UPDATED: Wed., March 7, 2018, 5:11 p.m.

Idaho basketball coach Don Verlin looks to his bench for help against Eastern Washington on Jan. 12  in Cheney. (Dan Pelle / The Spokesman-Review)
Idaho basketball coach Don Verlin looks to his bench for help against Eastern Washington on Jan. 12 in Cheney. (Dan Pelle / The Spokesman-Review)

RENO, Nev. – As Idaho and Eastern Washington step under the lights Thursday night, they can only hope their opponents don’t shoot them out.

As the second and third seeds, respectively, in this week’s Big Sky Conference tournament, the Vandals and Eagles are one step away from playing each other in the semifinals.

But to get there, both teams will need to take some quick steps to the perimeter against teams that like to shoot 3-pointers.

First up at Reno Events Center is an Idaho team that’s coming off a two-point home win against the same Southern Utah team it will face in the quarterfinals at 5:30 p.m..

The 10th-seeded Thunderbirds (12-18) are coming off a 76-68 upset of Idaho State in the first round.
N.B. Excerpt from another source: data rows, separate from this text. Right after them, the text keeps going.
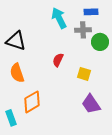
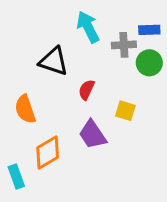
blue rectangle: (91, 12) -> (149, 30), moved
black triangle: (16, 41) -> (54, 61), moved
purple trapezoid: (91, 104) -> (92, 135), moved

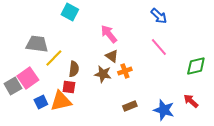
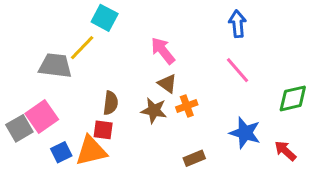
blue arrow: (159, 16) -> (238, 24), turned -138
yellow line: (54, 58) -> (82, 48), moved
blue star: (164, 110) -> (245, 133), moved

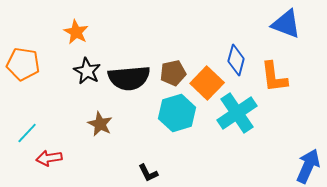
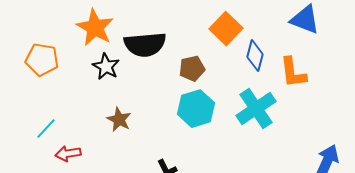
orange star: (76, 32) -> (95, 28), size x1.5
black semicircle: (129, 78) -> (145, 45), moved
orange square: (207, 83) -> (226, 29), moved

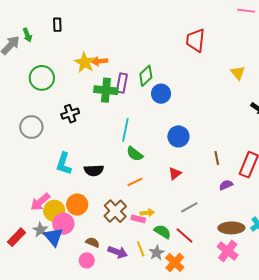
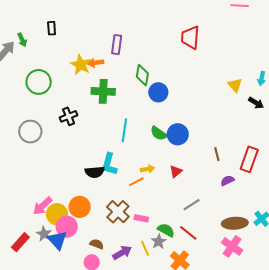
yellow triangle: (238, 73) -> (235, 85), moved
green diamond: (146, 76) -> (142, 75), turned -35
purple rectangle: (122, 83) -> (117, 45), moved
green semicircle: (135, 154) -> (159, 133), moved
cyan L-shape: (64, 164) -> (109, 164), moved
yellow arrow: (147, 213) -> (148, 169), moved
purple arrow: (118, 252) -> (122, 253), turned -48
gray star: (157, 253) -> (159, 242), moved

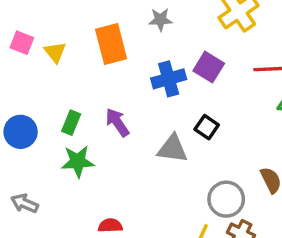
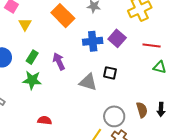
orange rectangle: (111, 44) -> (63, 16), turned -40
yellow triangle: (55, 52) -> (25, 24), moved
black square: (207, 127) -> (110, 73), turned -32

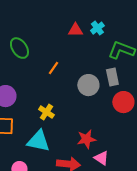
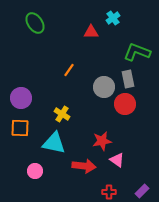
cyan cross: (97, 28) -> (113, 18), moved
green ellipse: (19, 48) -> (35, 23), moved
red circle: (123, 102) -> (125, 104), moved

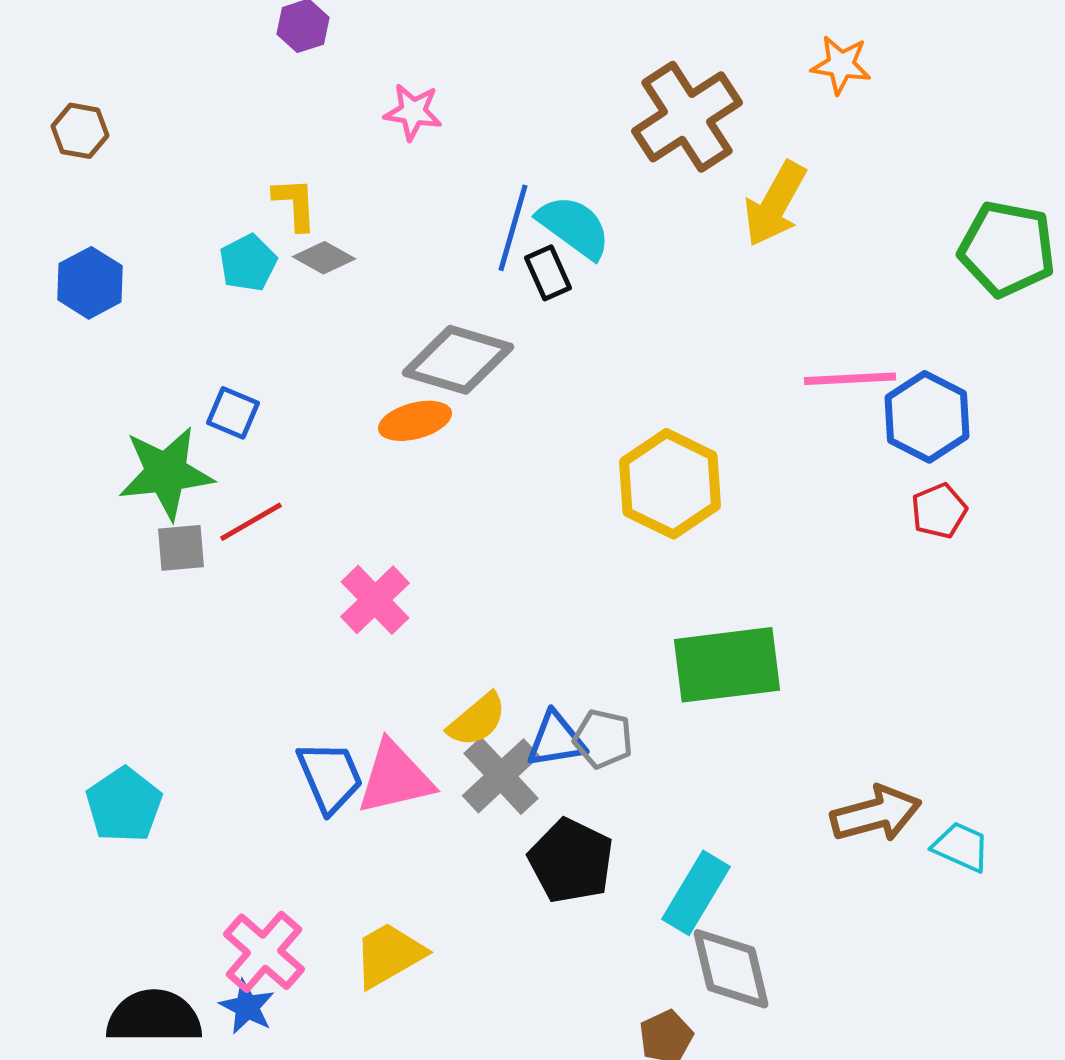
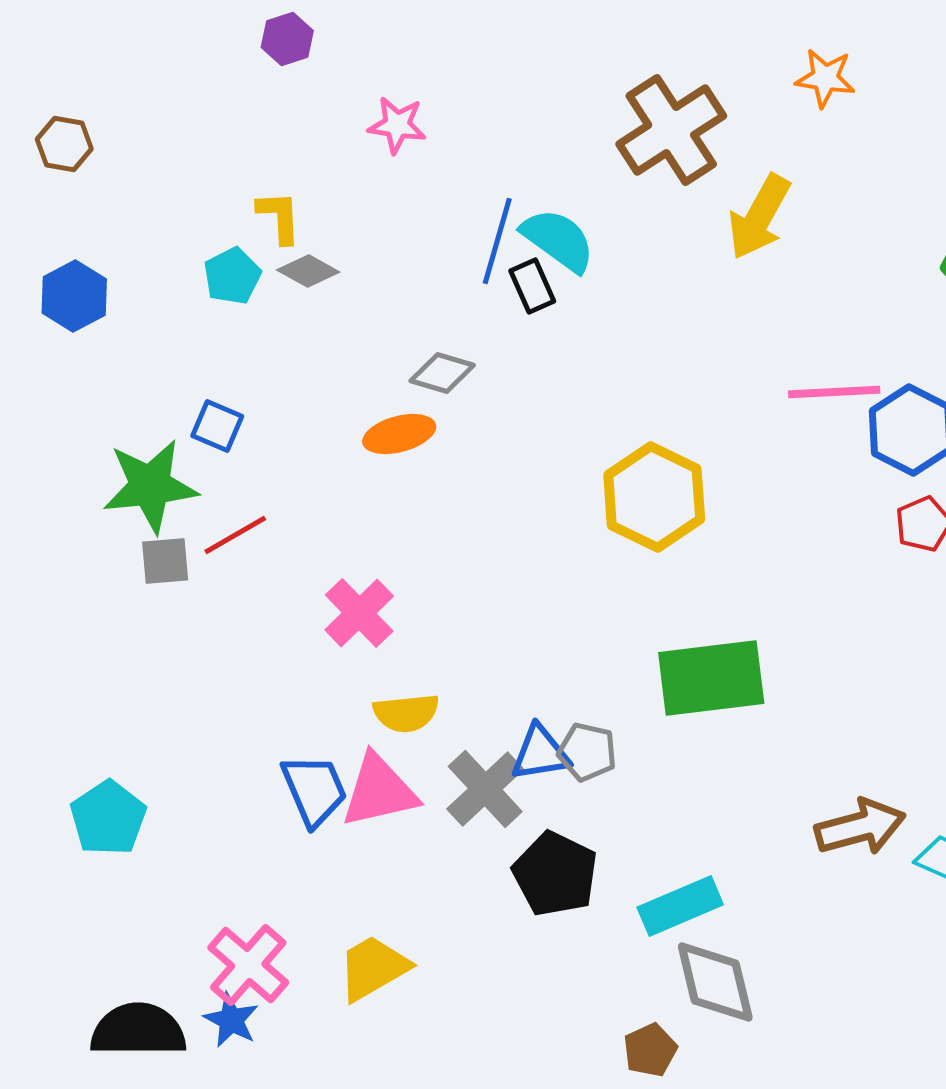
gray diamond: (458, 360) -> (442, 373), size x0.6
yellow semicircle: (477, 720) -> (406, 713), moved, turned 34
cyan rectangle: (696, 893) -> (680, 906), turned 36

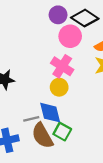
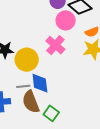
yellow circle: (59, 87) -> (27, 60), moved, size x1.5
green square: (62, 132) -> (51, 113), moved

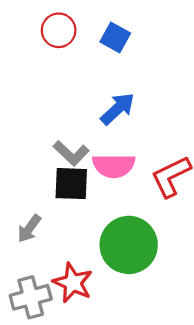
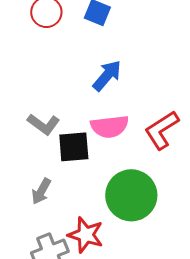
gray L-shape: (71, 153) -> (44, 124), moved

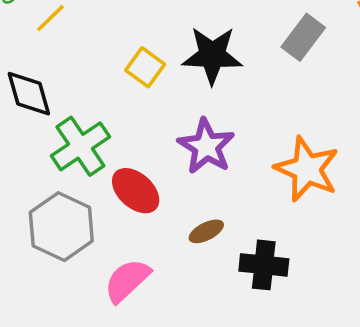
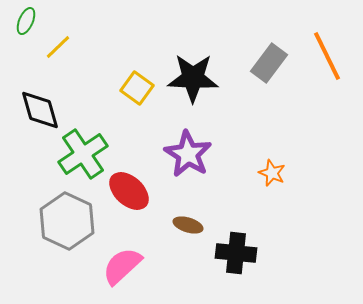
orange star: (307, 169) -> (272, 173), size x0.5
brown ellipse: (206, 231) -> (188, 225), turned 44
Three days earlier, they took Idaho to the limit in Moscow, hitting 11 3-pointers before the Vandals (22-8) finally prevailed 78-76 on Brayon Blake’s jumper with 1 second left.

It was the same story in January, as SUU also hit 11 3-pointers in an 80-76 win by the Vandals. In two meetings, SUU is 22 for 47 (or 46 percent) from beyond the arc.

“We’ve got to do a lot better job than we did a week ago, or less than a week ago, in guarding the 3-point line,” Idaho coach Don Verlin said Wednesday during practice in Reno.

“What you have to do with Southern Utah is you have to make them shoot tough, contested shots and you have to grind it out,” Verlin said. “We have to sustain what we do.”

Eastern (18-13) faces a similar challenge against sixth seed Portland State, which forced 20 turnovers in the first meeting in Cheney on Jan. 4 but was just 3 for 20 from long range in a 81-74 EWU win.

PSU (20-12) turned the tables a month later, going 9 for 23 from beyond the arc as the Vikings won 94-81.

“Their pressure bothered us more (in the second game),” Eastern coach Shantay Legans said. “We rushed shots.

“Plus, they shot the ball pretty well – we have to do a better job of finding shooters.”